We also observed that patients with HAC had higher fasting ammonia levels (Figure 1), suggesting that UCD patients may benefit from tight ammonia control. Current UCD treatment guidelines indicate that ammonia should be kept within normal limits but providing limited guidance on the specific timing of blood draws or target levels. Lee et al., with more than 1000 samples from patients, reported that fasting ammonia correlated strongly with its daily exposure and with HAC rate. For patients with fasting ammonia levels < 0.5 ULN, 0.5 to <1.0 ULN, and ≥1.0 ULN (upper limit of normal), the probability of a normal daily level average value was 87%, 60%, and 39%, respectively; and 10.3%, 14.1%, and 37.0% of these patients experienced ≥1 HAC over 12 months [28]. Furthermore, Kent et al., analyzing data from 100 adult and pediatric UCD patients participating in four short-term switchover studies from NaPB to GPB and three 12-month safety extension studies with GPB, established that HAC risk was five to seven times higher in those reporting the highest fasting ammonia levels [29]. However, fasting glutamine correlated weakly with daily glutamine exposure and was not a significant HAC predictor [30]. In clinical practice, Yeo et al. established that glutamine levels were broadly unchanged after the switch [21]; however, plasma glutamine levels for the unstable patient reported by Laemle et al. decreased and were almost maintained within the reference range after starting GPB treatment [20]. In our experience, glutamine levels decreased with GPB treatment, and were higher in patients with HAC.

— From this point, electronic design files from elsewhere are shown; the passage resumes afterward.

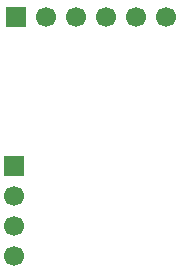
<source format=gbs>
%TF.GenerationSoftware,KiCad,Pcbnew,9.0.6*%
%TF.CreationDate,2025-11-09T12:48:57-08:00*%
%TF.ProjectId,storage_block,73746f72-6167-4655-9f62-6c6f636b2e6b,rev?*%
%TF.SameCoordinates,Original*%
%TF.FileFunction,Soldermask,Bot*%
%TF.FilePolarity,Negative*%
%FSLAX46Y46*%
G04 Gerber Fmt 4.6, Leading zero omitted, Abs format (unit mm)*
G04 Created by KiCad (PCBNEW 9.0.6) date 2025-11-09 12:48:57*
%MOMM*%
%LPD*%
G01*
G04 APERTURE LIST*
%ADD10R,1.700000X1.700000*%
%ADD11C,1.700000*%
G04 APERTURE END LIST*
D10*
%TO.C,J3*%
X135000000Y-91690000D03*
D11*
X135000000Y-94230000D03*
X135000000Y-96770000D03*
X135000000Y-99310000D03*
%TD*%
D10*
%TO.C,J2*%
X135150000Y-79000000D03*
D11*
X137690000Y-79000000D03*
X140230000Y-79000000D03*
X142770000Y-79000000D03*
X145310000Y-79000000D03*
X147850000Y-79000000D03*
%TD*%
M02*

</source>
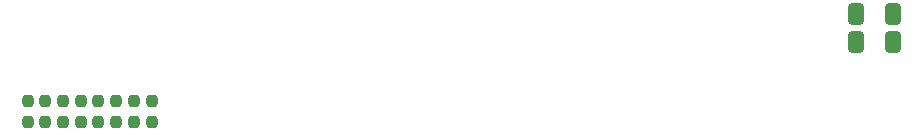
<source format=gbr>
%TF.GenerationSoftware,KiCad,Pcbnew,8.0.4*%
%TF.CreationDate,2024-09-09T03:45:20+02:00*%
%TF.ProjectId,hamodule,68616d6f-6475-46c6-952e-6b696361645f,20240908.24.8-2*%
%TF.SameCoordinates,Original*%
%TF.FileFunction,Paste,Bot*%
%TF.FilePolarity,Positive*%
%FSLAX46Y46*%
G04 Gerber Fmt 4.6, Leading zero omitted, Abs format (unit mm)*
G04 Created by KiCad (PCBNEW 8.0.4) date 2024-09-09 03:45:20*
%MOMM*%
%LPD*%
G01*
G04 APERTURE LIST*
G04 Aperture macros list*
%AMRoundRect*
0 Rectangle with rounded corners*
0 $1 Rounding radius*
0 $2 $3 $4 $5 $6 $7 $8 $9 X,Y pos of 4 corners*
0 Add a 4 corners polygon primitive as box body*
4,1,4,$2,$3,$4,$5,$6,$7,$8,$9,$2,$3,0*
0 Add four circle primitives for the rounded corners*
1,1,$1+$1,$2,$3*
1,1,$1+$1,$4,$5*
1,1,$1+$1,$6,$7*
1,1,$1+$1,$8,$9*
0 Add four rect primitives between the rounded corners*
20,1,$1+$1,$2,$3,$4,$5,0*
20,1,$1+$1,$4,$5,$6,$7,0*
20,1,$1+$1,$6,$7,$8,$9,0*
20,1,$1+$1,$8,$9,$2,$3,0*%
G04 Aperture macros list end*
%ADD10RoundRect,0.250000X0.412500X0.650000X-0.412500X0.650000X-0.412500X-0.650000X0.412500X-0.650000X0*%
%ADD11RoundRect,0.237500X-0.237500X0.250000X-0.237500X-0.250000X0.237500X-0.250000X0.237500X0.250000X0*%
G04 APERTURE END LIST*
D10*
%TO.C,C2*%
X108449000Y30868400D03*
X105324000Y30868400D03*
%TD*%
D11*
%TO.C,R40*%
X36664000Y23518400D03*
X36664000Y21693400D03*
%TD*%
%TO.C,R39*%
X35174000Y23518400D03*
X35174000Y21693400D03*
%TD*%
%TO.C,R41*%
X38174000Y23518400D03*
X38174000Y21693400D03*
%TD*%
%TO.C,R58*%
X45724000Y23518400D03*
X45724000Y21693400D03*
%TD*%
%TO.C,R43*%
X41174000Y23518400D03*
X41174000Y21693400D03*
%TD*%
%TO.C,R57*%
X44174000Y23518400D03*
X44174000Y21693400D03*
%TD*%
%TO.C,R56*%
X42674000Y23518400D03*
X42674000Y21693400D03*
%TD*%
%TO.C,R42*%
X39674000Y23518400D03*
X39674000Y21693400D03*
%TD*%
D10*
%TO.C,C1*%
X108449000Y28468400D03*
X105324000Y28468400D03*
%TD*%
M02*

</source>
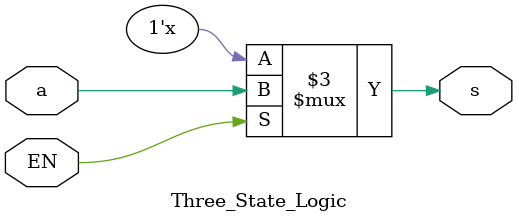
<source format=v>
module Three_State_Logic(a, s, EN);
    input a;
    output reg s;
    input EN;

    always @(*) begin
        if (EN)
            s = a;
        else
            s = 1'bz;   
    end
endmodule
</source>
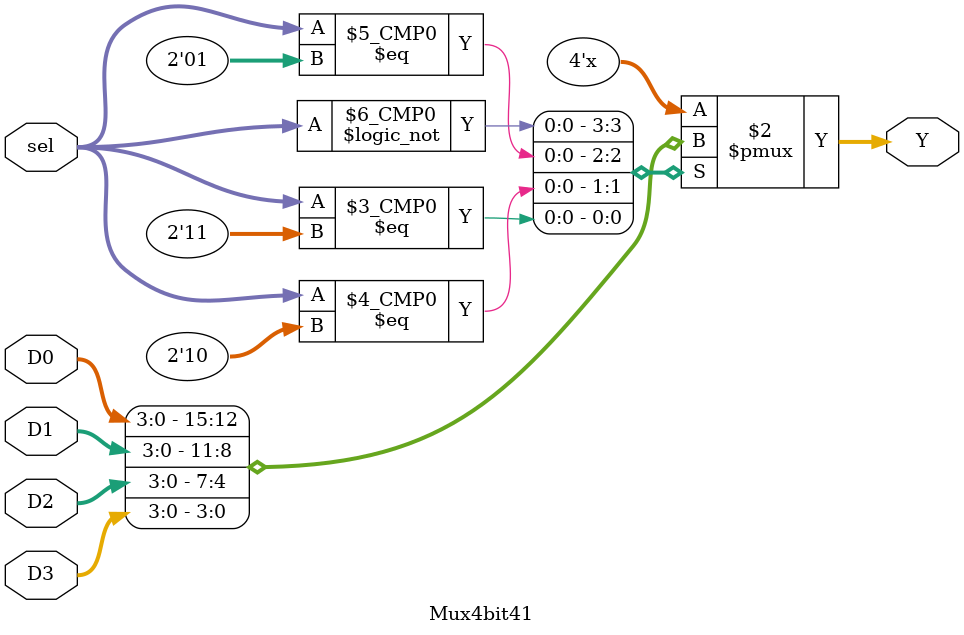
<source format=v>
module Mux4bit41(D0,D1,D2,D3,sel,Y);
input[3:0] D0;
input[3:0] D1;
input[3:0] D2;
input[3:0] D3;
input[1:0] sel;
output reg[3:0] Y;
always@(sel or D0 or D1 or D2 or D3)
	begin
		case(sel)
			2'b00:  Y=D0;
			2'b01:  Y=D1;
			2'b10:  Y=D2;
			2'b11:  Y=D3;
		endcase
	end
endmodule

</source>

Adherence to treatment is key to attain metabolic stability, less HAC, better neurologic outcome, and better life quality. Lack of compliance and adherence with UCD medications or diet have been reported as a cause of acute HAC in 10% to 15% of patients [16]. Improved adherence has been reported in pediatric patients switched to GPB due to improved taste and dosage characteristics [31]. Since RAE presence also affects adherence, we observed a significant reduction in RAE after switching; and the high U-PAG levels during GPB treatment also suggest an excellent compliance [32,33]. Patients treated with previous scavengers have reported negative effects, such as poor tolerability, high burden of treatment, bad taste, and nausea with NaPB and gastritis with NaBZ [7,34]. The Canadian Organization for Rare Disorders (CORD) provided information from the feedback of 52 families (patients and parents) about GPB. GPB-experienced respondents reported more stable ammonia levels with GPB and no difficulties taking the drug. Most reported either no side effects or easily managed ones. CORD reported no discontinuations in patients taking GPB [35]. Our patients preferred GPB because of a liquid presentation, taste, smell, and gastrointestinal tolerance. Only an adult patient, who presented thinning of the hair, preferred NaPB, which is a new finding regarding GPB treatment.

Finally, it is important to point out the importance of individualizing the treatment in these patients, restricting proteins while maintaining sufficient intake for growth, adding citrulline and/or arginine supplements at enough doses to take advantage of the functioning part of the urea cycle, and adjusting the dose of GPB to that necessary to maintain metabolic stability and ammonium and glutamine in normal range. In this way, admissions for hyperammonaemic crises will decrease and the neurological prognosis will improve, all of which will improve the cost-effectiveness ratio.

The main limitation of this study is the short follow-up period and retrospective design. Longer-term studies will be necessary to confirm our results and to analyze cost effectiveness. It should also be considered that the study was performed during the COVID-19 pandemic.

5. Conclusions

This study demonstrates the safety of direct switching from other nitrogen scavengers to GPB in clinical practice, which improves efficacy, metabolic control and RAE when compared to previous treatments. This is crucial to achieve an improvement in neurologic outcomes and life quality.